Review Summary: The best post-rock album since, well... Bark Psychosis's previous major release.
When a band produces a highly influential and groundbreaking album, all efforts released afterwards are going to be compared to that work no matter how different or unrelated the two are. With post-rock/shoegaze outfit Bark Psychosis fronted by Graham Sutton, their landmark album was
Hex. Supposedly a pioneering force in the realm of post-rock and one of the first to be coined the term, though admittedly sharing little similarity with modern contemporaries and being more along the lines of Talk Talk’s
Laughing Stock, Hex turned out to be one of the most successful debuts to ever hit the genre. After setting the bar so high, one could only expect a sophomore slump.

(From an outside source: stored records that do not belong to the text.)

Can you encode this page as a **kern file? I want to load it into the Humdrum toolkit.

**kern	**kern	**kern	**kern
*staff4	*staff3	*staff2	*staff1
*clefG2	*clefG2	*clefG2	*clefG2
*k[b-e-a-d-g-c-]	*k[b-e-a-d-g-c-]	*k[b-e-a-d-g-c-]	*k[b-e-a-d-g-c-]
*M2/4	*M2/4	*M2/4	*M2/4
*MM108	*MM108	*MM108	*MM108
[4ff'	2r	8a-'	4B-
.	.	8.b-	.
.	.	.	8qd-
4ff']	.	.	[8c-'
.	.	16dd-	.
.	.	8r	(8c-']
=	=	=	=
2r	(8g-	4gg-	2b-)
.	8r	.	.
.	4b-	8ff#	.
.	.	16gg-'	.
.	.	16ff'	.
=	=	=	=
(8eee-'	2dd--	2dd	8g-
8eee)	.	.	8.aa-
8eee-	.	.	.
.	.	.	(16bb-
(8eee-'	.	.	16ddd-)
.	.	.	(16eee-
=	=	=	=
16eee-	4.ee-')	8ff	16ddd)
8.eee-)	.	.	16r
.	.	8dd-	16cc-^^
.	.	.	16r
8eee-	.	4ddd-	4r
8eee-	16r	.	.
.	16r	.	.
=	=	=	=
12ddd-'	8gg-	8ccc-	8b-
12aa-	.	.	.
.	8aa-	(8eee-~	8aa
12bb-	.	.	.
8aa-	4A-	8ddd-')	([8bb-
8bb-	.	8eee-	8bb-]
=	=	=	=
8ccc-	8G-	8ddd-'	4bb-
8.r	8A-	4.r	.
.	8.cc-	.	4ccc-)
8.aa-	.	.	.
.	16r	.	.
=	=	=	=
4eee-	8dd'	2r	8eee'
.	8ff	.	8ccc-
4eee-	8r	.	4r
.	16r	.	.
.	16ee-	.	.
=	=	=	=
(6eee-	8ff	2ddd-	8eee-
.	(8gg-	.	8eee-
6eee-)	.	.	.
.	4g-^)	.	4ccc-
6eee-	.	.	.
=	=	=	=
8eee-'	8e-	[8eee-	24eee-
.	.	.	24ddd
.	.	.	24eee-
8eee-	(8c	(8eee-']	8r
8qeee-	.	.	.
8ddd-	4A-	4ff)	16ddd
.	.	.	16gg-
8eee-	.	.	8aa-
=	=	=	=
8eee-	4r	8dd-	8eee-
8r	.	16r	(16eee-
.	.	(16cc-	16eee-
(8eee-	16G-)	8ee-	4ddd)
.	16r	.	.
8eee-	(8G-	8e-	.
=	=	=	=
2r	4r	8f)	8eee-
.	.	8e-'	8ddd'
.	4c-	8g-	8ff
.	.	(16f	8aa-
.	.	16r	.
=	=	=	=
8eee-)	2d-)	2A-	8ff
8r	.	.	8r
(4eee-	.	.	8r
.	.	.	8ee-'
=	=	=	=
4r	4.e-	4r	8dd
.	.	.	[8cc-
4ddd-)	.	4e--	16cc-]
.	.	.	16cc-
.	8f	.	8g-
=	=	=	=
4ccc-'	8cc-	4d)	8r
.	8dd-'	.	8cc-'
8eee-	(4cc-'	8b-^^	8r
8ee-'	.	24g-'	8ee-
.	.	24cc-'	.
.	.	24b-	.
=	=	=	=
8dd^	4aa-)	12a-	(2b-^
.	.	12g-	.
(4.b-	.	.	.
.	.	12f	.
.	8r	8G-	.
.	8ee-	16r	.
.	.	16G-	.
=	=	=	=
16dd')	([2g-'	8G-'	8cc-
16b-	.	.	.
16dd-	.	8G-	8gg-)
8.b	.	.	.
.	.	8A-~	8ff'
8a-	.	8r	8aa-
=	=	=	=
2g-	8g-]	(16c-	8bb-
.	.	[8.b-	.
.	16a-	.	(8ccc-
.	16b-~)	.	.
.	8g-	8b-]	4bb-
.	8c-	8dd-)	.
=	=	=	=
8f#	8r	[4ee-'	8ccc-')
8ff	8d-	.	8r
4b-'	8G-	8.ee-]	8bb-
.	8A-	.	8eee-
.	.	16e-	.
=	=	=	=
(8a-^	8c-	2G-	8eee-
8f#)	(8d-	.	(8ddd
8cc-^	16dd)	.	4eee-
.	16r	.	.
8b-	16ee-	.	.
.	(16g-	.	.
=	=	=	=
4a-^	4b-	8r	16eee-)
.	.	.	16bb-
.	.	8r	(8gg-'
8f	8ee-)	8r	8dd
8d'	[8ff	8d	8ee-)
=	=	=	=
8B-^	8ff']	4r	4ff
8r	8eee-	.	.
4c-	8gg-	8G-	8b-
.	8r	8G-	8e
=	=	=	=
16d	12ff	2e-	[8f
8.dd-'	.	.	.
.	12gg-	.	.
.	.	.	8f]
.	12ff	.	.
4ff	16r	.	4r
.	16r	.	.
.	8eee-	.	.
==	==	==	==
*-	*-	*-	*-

Well... a lot can change after a ten year hiatus. After having several members drop off the Bark Psychosis roster due to the tremendous stress involved in creating
Hex and Sutton taking time out to record under his drum’n’bass moniker Boymerang, Sutton finally reassembled a completely new lineup to record this breathtaking giant,
Codename: Dustsucker. The album continues in the same vein of its predecessor’s dreamy blend of shoegaze, jazz, and post-rock, while throwing in some refreshing new elements and polished production.
One of
Codename’s most welcoming characteristics is its retention of the debut’s unrivaled chill factor. This album is, quite simply,
silky smooth. The flow of the first four tracks is so fluid that it’s uncanny. “From What Is Said To When It’s Read” opens up the album with a slow-burning exercise in ethereal guitar and vocal layering, then slips into the jazzy “The Black Meat,” drifts into the sinister “Miss Abuse,” and slides into the breezy “400 Winters” before you know it. The song structures themselves are enough to behold. Gone are the meandering airy passages that manifested themselves in
Hex, and in their place are seamless transitions and dense atmospheres. In “The Black Meat,” the band weaves through a jazzy, reverb-laden section complete with slick drumming courtesy of Talk Talk’s own Lee Harris, soon coming to an abrupt halt just before the full band comes in with keys, acoustic guitars, and a muted trumpet solo that all eventually melts into a cascade of ambient synths.
While ultimately relaxing as a whole,
Codename isn’t without its share of unsettling moments. The brief interlude of “Dr. Innocuous-Ketamoid” signals the coming of a darker, somewhat more disturbing second half. “INQB8TR,” the album’s centerpiece, rests on subtle dynamic increases of intensity that rise and fall like a tide before an oncoming storm. Scattered about the album is a lingering industrial influence, such as the pounding rhythm, noisy feedback-ridden guitar solo, and haunting outro of “Shapeshifting.” Closing out the album is “Rose,” a track that begins with an unnerving minimalistic intro before keys shift it into a mournful light, the only lyrics being a repetition of a woman saying “vertrauen mir,” or “trust me.”
Codename: Dustsucker meets and exceeds the standards set by its seminal ancestor and stands as a testament to Graham Sutton’s ability to craft dreamy soundscapes and execute them flawlessly. It’s a shame that this album is so criminally overlooked, because the myriad of Explosions-ripping soft-to-loud bands could definitely learn a thing or two from this.